* [Work instruction]: Lines with "VALMEAN": please show every one of them from the listing below.

* [Records shown]:
·····
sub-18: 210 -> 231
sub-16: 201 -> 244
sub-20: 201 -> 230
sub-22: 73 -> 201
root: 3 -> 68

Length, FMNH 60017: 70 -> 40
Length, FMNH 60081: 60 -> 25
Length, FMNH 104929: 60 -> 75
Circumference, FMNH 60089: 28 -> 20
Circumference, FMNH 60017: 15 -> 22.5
·····
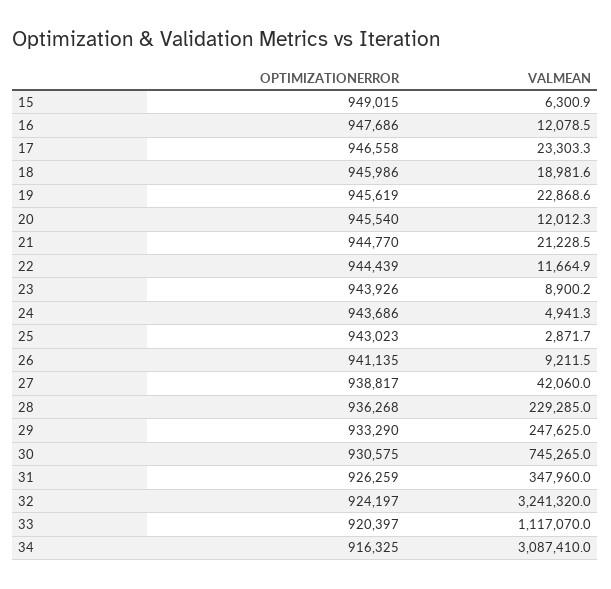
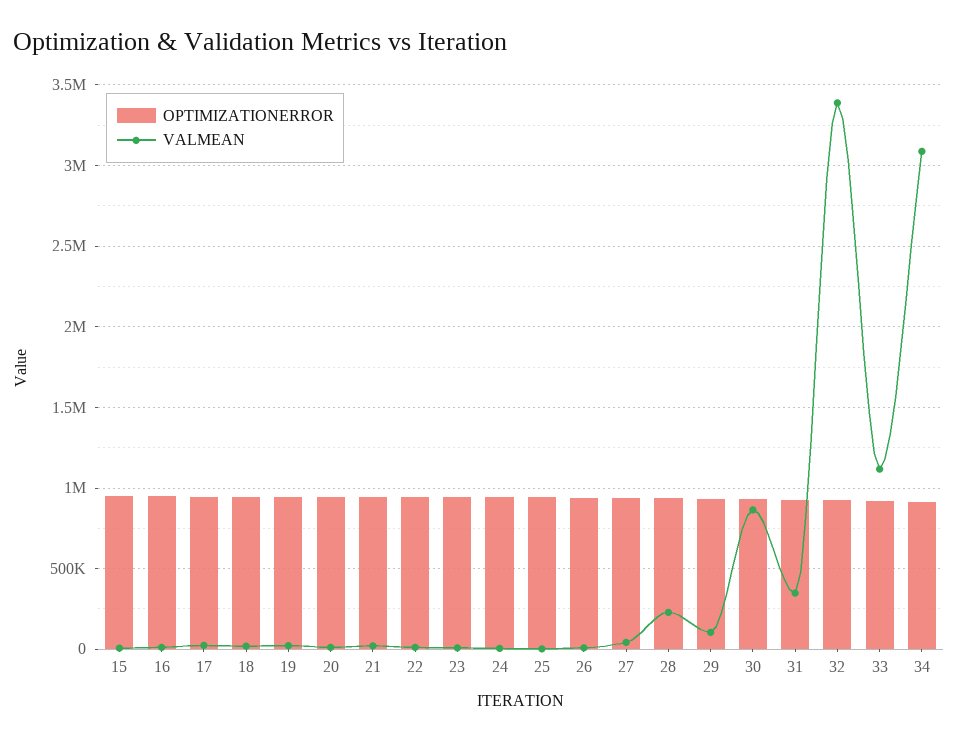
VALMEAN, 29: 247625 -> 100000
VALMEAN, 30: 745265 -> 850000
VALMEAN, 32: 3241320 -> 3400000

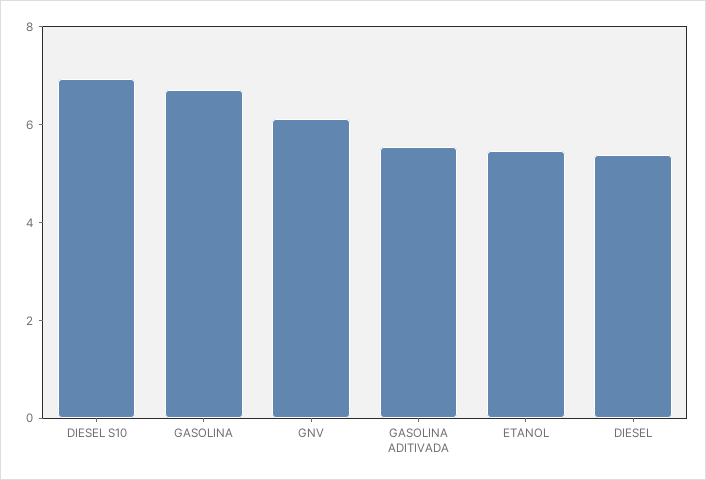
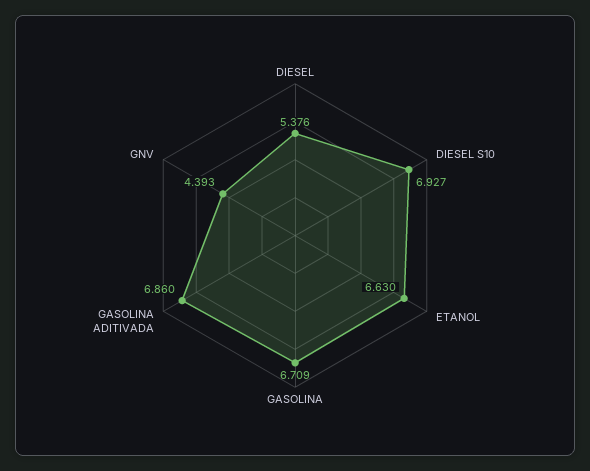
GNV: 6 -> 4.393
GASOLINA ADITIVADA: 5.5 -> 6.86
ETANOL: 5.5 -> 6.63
·····
* [Response]:
VALMEAN, 29: 247625 -> 100000
VALMEAN, 30: 745265 -> 850000
VALMEAN, 32: 3241320 -> 3400000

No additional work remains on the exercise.